Гретхен вздрогнула, когда впереди вдруг закричали в несколько голосов. Она вскинулась, опираясь на руку индейца, попыталась заглянуть дальше вперед, но что можно было разглядеть в тесной норе, пробитой под толщей океана зеленого хаоса?! Между тем, движение приостановилось, однако индейцы обеспокоенными не выглядели. Наоборот, они оживились, переговаривались о чем-то и, кажется, были чем-то довольны. Через несколько минут движение возобновилось, но теперь шли чуть медленнее обычного, и Гретхен гадала, что за препятствие возникло впереди и почему оно задерживает людей. Долго гадать ей не пришлось. Гретхен сосредоточенно глядела себе под ноги, старясь не споткнуться, не увязнуть в петлях обрубленных лиан, не пораниться об одеревеневшие, жесткие стебли хвощей и папоротников, когда индеец вдруг слегка сжал ее руку. Взглянув в ту же сторону, куда смотрел он, Гретхен едва не вскрикнула от изумления. Справа от тропы индейцы наскоро проредили зеленый заслон, и сквозь заросли стала видна неожиданная находка. Небольшое строение напоминало часовню. У него были глухие стены, сложенные из обработанного камня, и темный вход, обращенный в сторону тропы. С обеих сторон от него располагалось что-то вроде колонн, покрытых непонятным, полустертым орнаментом. Строение венчал купол, и прямо из купола росло дерево. Толстые корни его спускались по стенам, ветвились, переплетались и врастали в землю. Один толстый корень, больше похожий на корявый ствол дерева, перекрывал вход, и позади него чернела темнота. Дерево, растущее над каменной постройкой, напоминало спрута, захватившего добычу. Щупальца «спрута» тесно прильнули к телу жертвы, впились присосками и теперь сжимали ее в смертельном объятии… Гретхен обо всем забыла и стояла, как зачарованная. Этот симбиоз джунглей с творением рук человека порождал в ней множество вопросов и… страх. Лишь когда индеец слегка подтолкнул ее под локоть, Гретхен оторвала взгляд от удивительного видения.

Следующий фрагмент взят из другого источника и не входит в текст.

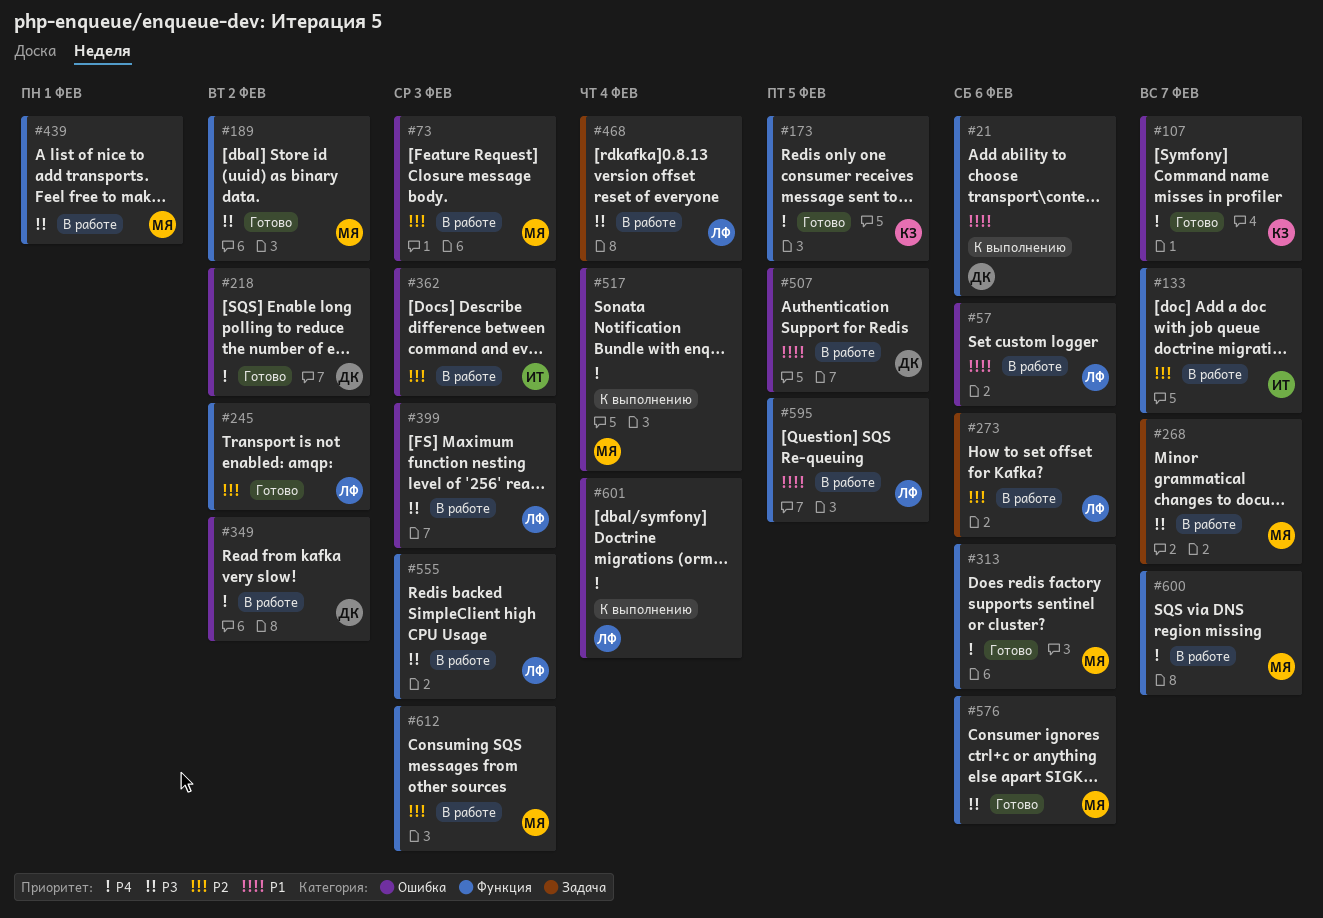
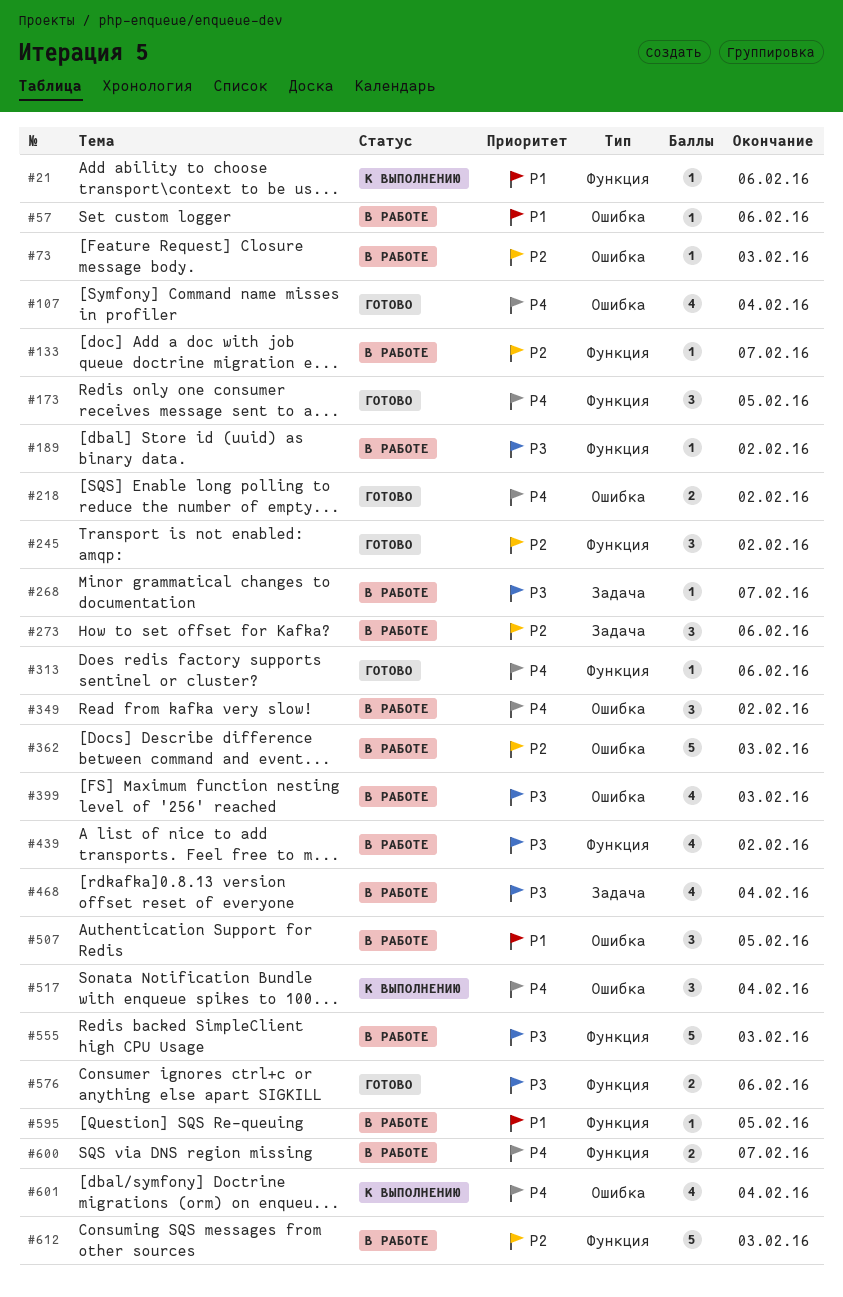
#107, due: Feb 7 -> Feb 4
#189, status: Готово -> В работе
#439, due: Feb 1 -> Feb 2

Теперь от беспокойных мыслей о Шах-Веледе ее отвлекла загадка непонятного строения. Гретхен не могла не думать о том, кто и когда мог построить ЭТО посреди джунглей? А почему, собственно, «посреди»? Может быть, приближается край этого безумия? Может быть, еще немного, и они выйдут на простор, где гуляет ветер, вольно дышится, и можно видеть над головой высокое бескрайнее небо, а не сумрачные низкие ветки. И не надо будет бояться змей, которые могут с этих веток свалиться (чему Гретхен не раз была свидетельницей).
Когда впереди опять раздался шум, Гретхен воспрянула духом: мысль, что джунгли кончились, очень ей понравилась. Но, увы — безумный лес по-прежнему простирался вокруг. А крики впереди идущих сообщали о другом: они вышли к подножию высокого холма. Когда холма достигла Гретхен, там уже вырубали заросли. Она поняла, что цель, наконец, достигнута, именно сюда стремился старик. Гретхен заторопилась к Шах-Веледу. Он был так слаб, что не сразу смог ответить на тревожное: «Как вы себя чувствуете?» Гретхен приподняла его голову и поднесла к губам горлышко бутылки. Пока он пил, глаза его были устремлены на то, что находилось за ее спиной.
— Что это?..
Гретхен обернулась, скользнула взглядом по крутым склонам. Они заросли кустами, были затянуты ковром ползучих лиан и плющей-паразитов, а вот больших деревьев на холме почему-то не было, они обступили подножие холма, но редко какие поднялись по склонам.
— Полагаю, это и есть то самое священное место. Авари, вы видели ту постройку?!
— Пирамида…
— Что? — не поняла Гретхен. — Какая пирамида?
— Их строили древние…
Шах-Велед закрыл глаза.
Гретхен посмотрела на него недоверчиво и снова обернулась к холму — вот это «построено» руками людей?.. Да не может быть… Вероятно, Шах-Веледу что-то померещилось в больном сознании… Она еще раз окинула взглядом правильную форму возвышенности: холм, действительно, напоминал гигинтскую пирамиду с плоской вершиной, но то каприз природы, не более. Гретхен смочила тряпку на лбу Шах-Веледа и отправилась поторопить индейцев с установлением вигвама.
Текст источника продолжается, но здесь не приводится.